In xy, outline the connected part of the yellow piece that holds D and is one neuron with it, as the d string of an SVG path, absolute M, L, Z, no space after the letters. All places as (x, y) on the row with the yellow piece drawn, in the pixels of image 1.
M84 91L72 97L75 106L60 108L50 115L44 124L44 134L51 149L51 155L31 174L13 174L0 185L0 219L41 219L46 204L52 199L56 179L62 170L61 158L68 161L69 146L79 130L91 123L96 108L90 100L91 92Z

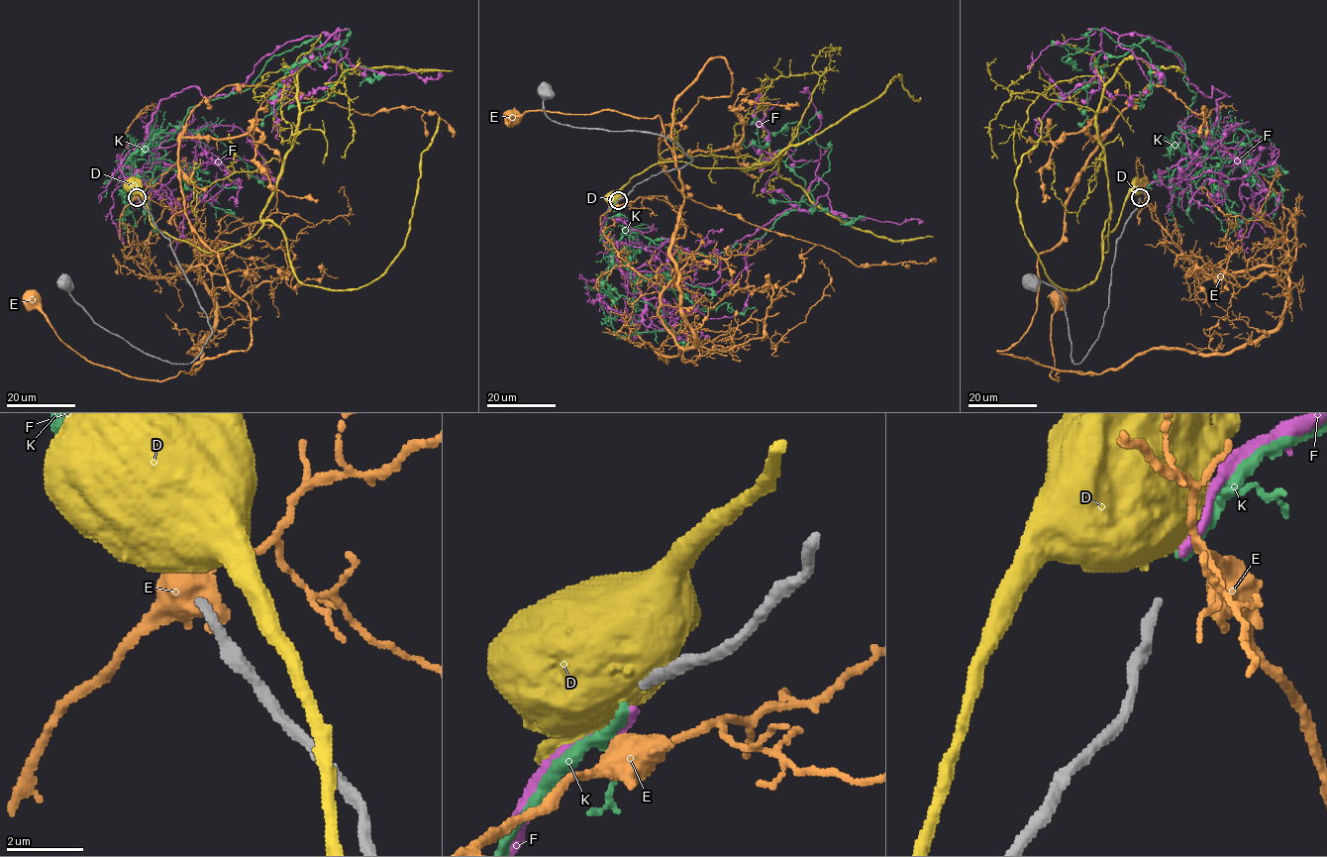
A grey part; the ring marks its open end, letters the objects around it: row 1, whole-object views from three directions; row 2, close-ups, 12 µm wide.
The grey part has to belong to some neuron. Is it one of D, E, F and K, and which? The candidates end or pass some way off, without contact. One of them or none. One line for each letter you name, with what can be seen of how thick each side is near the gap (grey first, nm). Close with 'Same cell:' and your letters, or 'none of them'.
K: 240 nm thick on the grey side, 240 nm on the other
Same cell: K

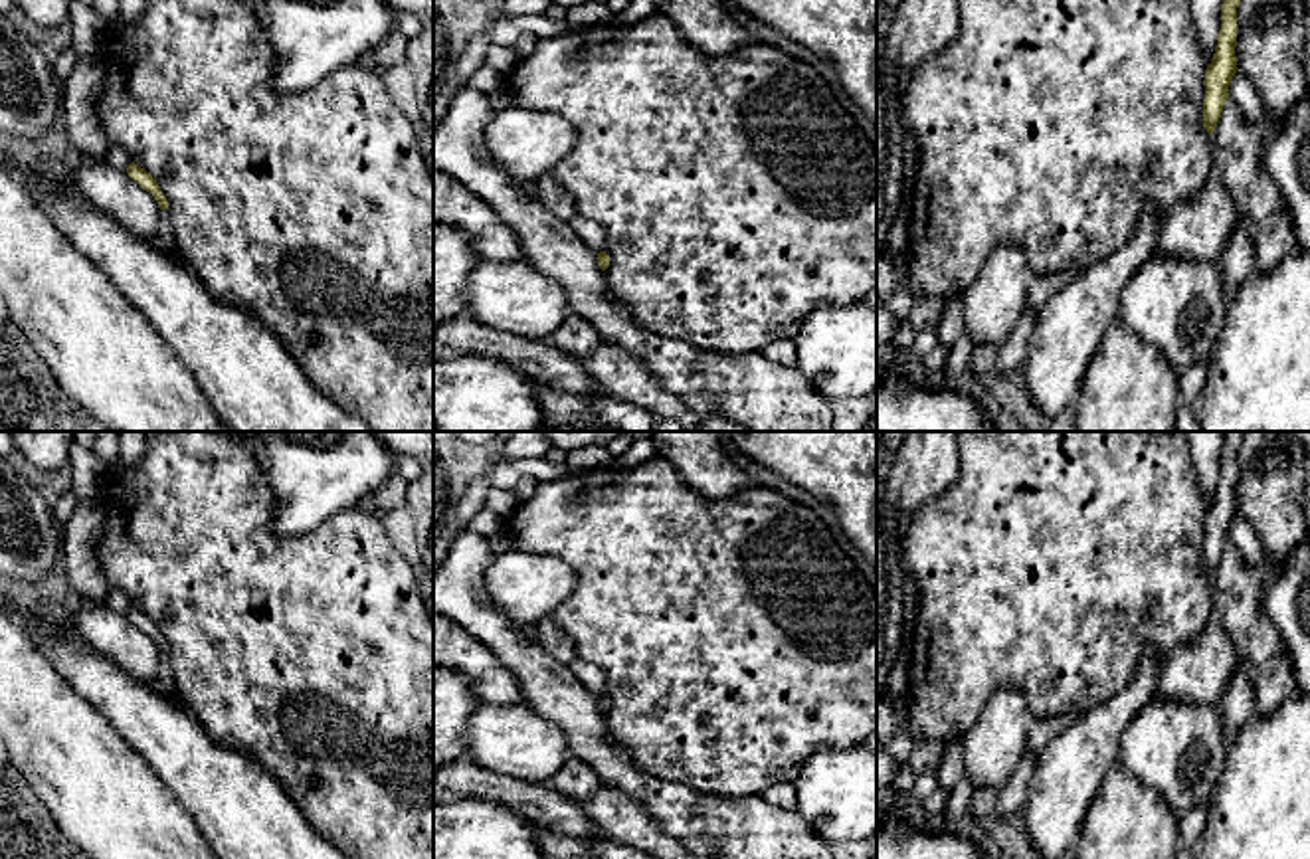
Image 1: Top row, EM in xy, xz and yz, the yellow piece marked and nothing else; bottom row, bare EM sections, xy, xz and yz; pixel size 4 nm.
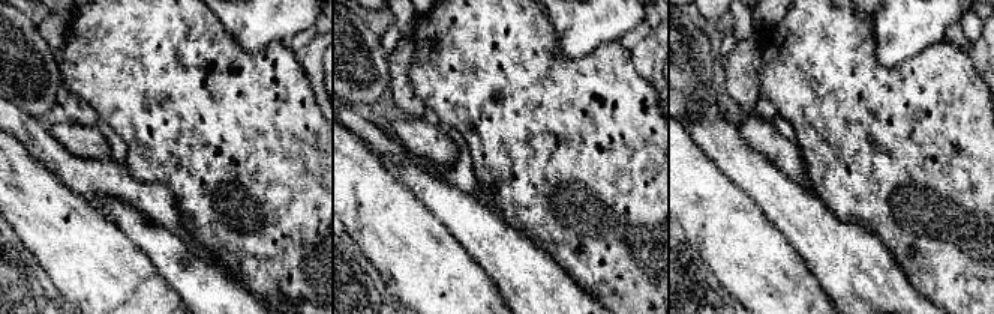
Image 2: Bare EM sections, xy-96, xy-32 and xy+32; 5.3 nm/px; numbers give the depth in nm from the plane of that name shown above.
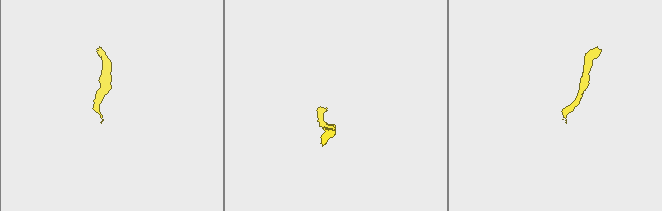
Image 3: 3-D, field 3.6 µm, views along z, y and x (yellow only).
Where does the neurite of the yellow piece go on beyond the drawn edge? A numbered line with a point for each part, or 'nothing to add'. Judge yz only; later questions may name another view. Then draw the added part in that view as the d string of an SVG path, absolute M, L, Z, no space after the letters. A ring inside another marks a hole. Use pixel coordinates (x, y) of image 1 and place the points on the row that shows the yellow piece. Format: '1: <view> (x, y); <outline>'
nothing to add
----------------------------------------
- EXERCISE BRIEF
The response should be the full material, repeated exactly, with images removed.

- ANSWER FOR THE TASK
In xy, outline the connected part of the yellow piece that holds D and is one neuron with it, as the d string of an SVG path, absolute M, L, Z, no space after the letters. All places as (x, y) on the row with the yellow piece drawn, in the pixels of image 1.
M84 91L72 97L75 106L60 108L50 115L44 124L44 134L51 149L51 155L31 174L13 174L0 185L0 219L41 219L46 204L52 199L56 179L62 170L61 158L68 161L69 146L79 130L91 123L96 108L90 100L91 92Z

A grey part; the ring marks its open end, letters the objects around it: row 1, whole-object views from three directions; row 2, close-ups, 12 µm wide.
The grey part has to belong to some neuron. Is it one of D, E, F and K, and which? The candidates end or pass some way off, without contact. One of them or none. One line for each letter you name, with what can be seen of how thick each side is near the gap (grey first, nm). Close with 'Same cell:' and your letters, or 'none of them'.
K: 240 nm thick on the grey side, 240 nm on the other
Same cell: K

Image 1: Top row, EM in xy, xz and yz, the yellow piece marked and nothing else; bottom row, bare EM sections, xy, xz and yz; pixel size 4 nm.
Image 2: Bare EM sections, xy-96, xy-32 and xy+32; 5.3 nm/px; numbers give the depth in nm from the plane of that name shown above.
Image 3: 3-D, field 3.6 µm, views along z, y and x (yellow only).
Where does the neurite of the yellow piece go on beyond the drawn edge? A numbered line with a point for each part, or 'nothing to add'. Judge yz only; later questions may name another view. Then draw the added part in that view as the d string of an SVG path, absolute M, L, Z, no space after the letters. A ring inside another marks a hole. Use pixel coordinates (x, y) of image 1 and place the points on the row that shows the yellow piece. Format: '1: <view> (x, y); <outline>'
nothing to add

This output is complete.